At a conference I attended earlier this year in London, I listened to a presentation by Andrew Wolstenholme, OBE, Chief Executive of Crossrail. He talked about how Crossrail is working to reduce surface street congestion and improve transportation by constructing 42 kilometers of tunnels under central London. He asserted that this infrastructure upgrade, which would increase capacity by 10 percent, would result in over £42 billion GDP benefits for the metropolitan area.
Crossrail is using huge boring machines to dig its tunnels. To reduce lorry movements through London, 85 percent of the excavated material will be transported by rail or water. Additionally, 4.5 million tons of that material will be taken to Wallasea Island in Essex, which is a project to create a new wetland habitat. Wolstenholme asserted that Crossrail is using innovation to design its system, in building its system, and will continue to innovate when running the system. Ensuring that alternative and convenient methods are available for getting around an urban environment is essential if the ASI framework described by Hidalgo is going to be implemented. Hidalgo writes:
“Implementing avoid, shift, and improve strategies in countries with emerging economies requires a shift away from the prevailing car-oriented development that has become standard in industrialized economies. Important factors that will impact the success of these strategies in the developing world include consumer preferences, culture, and the cost and quality of alternatives to private vehicle ownership.”

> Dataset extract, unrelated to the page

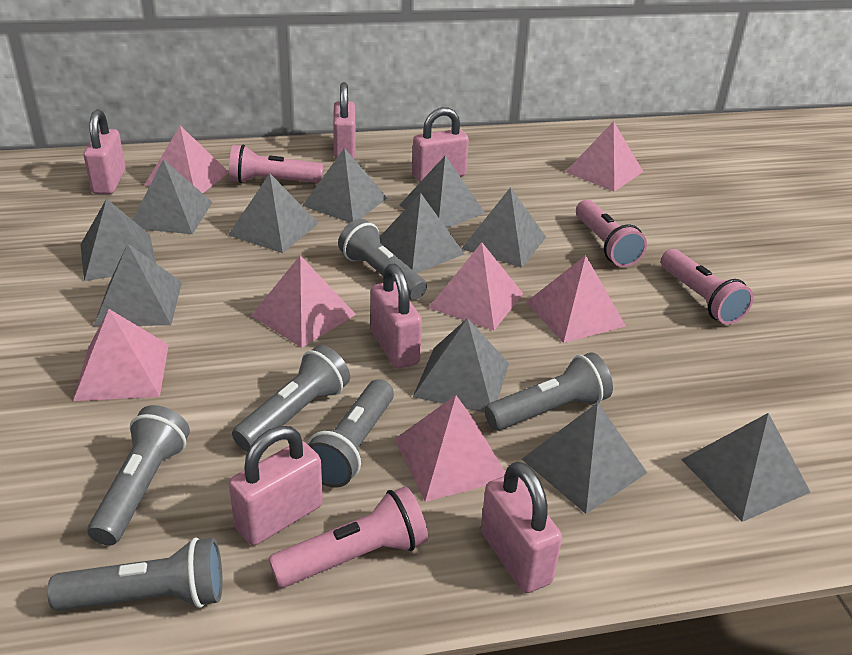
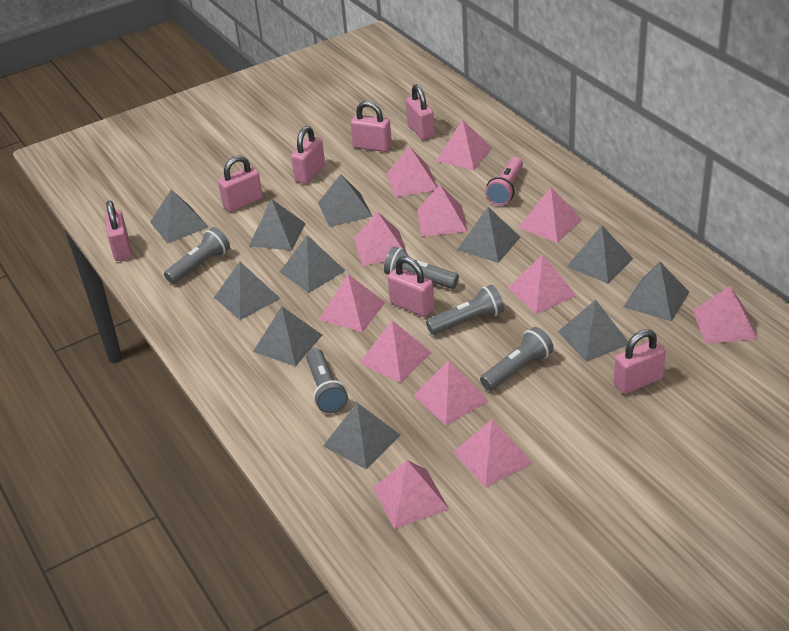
grey flashlight: [47,537,223,611] [87,405,190,546] [232,345,350,452] [307,379,394,488] [338,219,427,300] [484,352,613,431] = 6 -> [164,227,230,284] [306,348,348,413] [384,247,459,289] [426,285,504,335] [480,327,554,390] = 5
pink flashlight: [229,145,323,184] [268,486,428,588] [576,200,647,267] [661,249,754,325] = 4 -> [485,157,523,205] = 1
pink padlock: [84,109,126,194] [229,426,323,546] [333,82,356,159] [371,264,422,368] [412,107,469,182] [481,461,562,593] = 6 -> [105,201,131,261] [218,155,263,212] [291,126,325,184] [351,101,392,152] [388,256,434,317] [406,84,435,140] [614,329,666,394] = 7
pink pyramid: [73,309,169,401] [145,126,229,193] [251,255,356,348] [395,395,506,502] [429,242,523,330] [526,255,626,343] [566,121,643,191] = 7 -> [319,274,385,332] [354,211,407,266] [360,320,432,383] [373,460,449,529] [387,146,437,197] [414,360,489,425] [417,185,467,237] [436,120,492,170] [454,419,533,488] [508,254,577,314] [518,187,582,243] [693,286,758,344] = 12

A press release from Pike Research reports, “More than 50 percent of smart city projects are focused on innovations in transportation and urban mobility.” [“Smart Transportation Becoming the Focal Point for Smart City Projects Worldwide, According to New Pi,” Daily Finance, 4 March 2013] Research director Eric Woods stated, “Smart city initiatives cover a wide range of projects, but urban mobility is becoming a lynchpin issue that ties together energy reduction, sustainability, and technology innovation. Devising an environmentally friendly, economically efficient, and voter-acceptable mobility strategy for the modern city is at the top of the priority list for many smart city planners.” Kat Zambon (@KZambon) reminds us that building new infrastructure isn’t the only way to address the transportation conundrum faced by urbanites. “Before building more roads, bridges, and highways,” she writes, “policymakers need to evaluate how current transportation options can be used more effectively.” [“Big Data Can Make the Most of Transportation Infrastructure,” AAAS, 1 July 2014] Zambon was reporting on panel discussions held during an American Association for the Advancement of Science (AAAS) event. She continues:
“At a panel on big data and transportation during the forum, speakers focused on the importance of using big data — large and complex data sets coming from a variety of sources at a high velocity — to make the most of existing transportation infrastructure before building new roads, bridges, and highways. … With roughly 238 million cars, trucks, trains, and buses on the road in the United States, with an average of 4.5 seats per vehicle, there are more than a billion seats of capacity, said Joseph Kopser, founder and chief executive officer of the mobile app RideScout. However, Americans are in transit on average for about two hours daily, meaning that roughly 98.6% of those seats are empty at any given time. ‘We think that there’s enough infrastructure, we’re just not using it well,’ Kopser said. ‘So we have to do better with existing infrastructure.’ RideScout strives to make it easier for commuters to fill those empty seats and take advantage of current transportation options by allowing them to see all of their options in one place when they plan a route, including bike share, car share, ride for hire, commuter rail, local buses and subways, and pedicabs.”
There is clearly no single silver-bullet solution that addresses all urban transportation challenges. What we do know is that if transportation is not convenient, flexible, and affordable people are not going to use it routinely.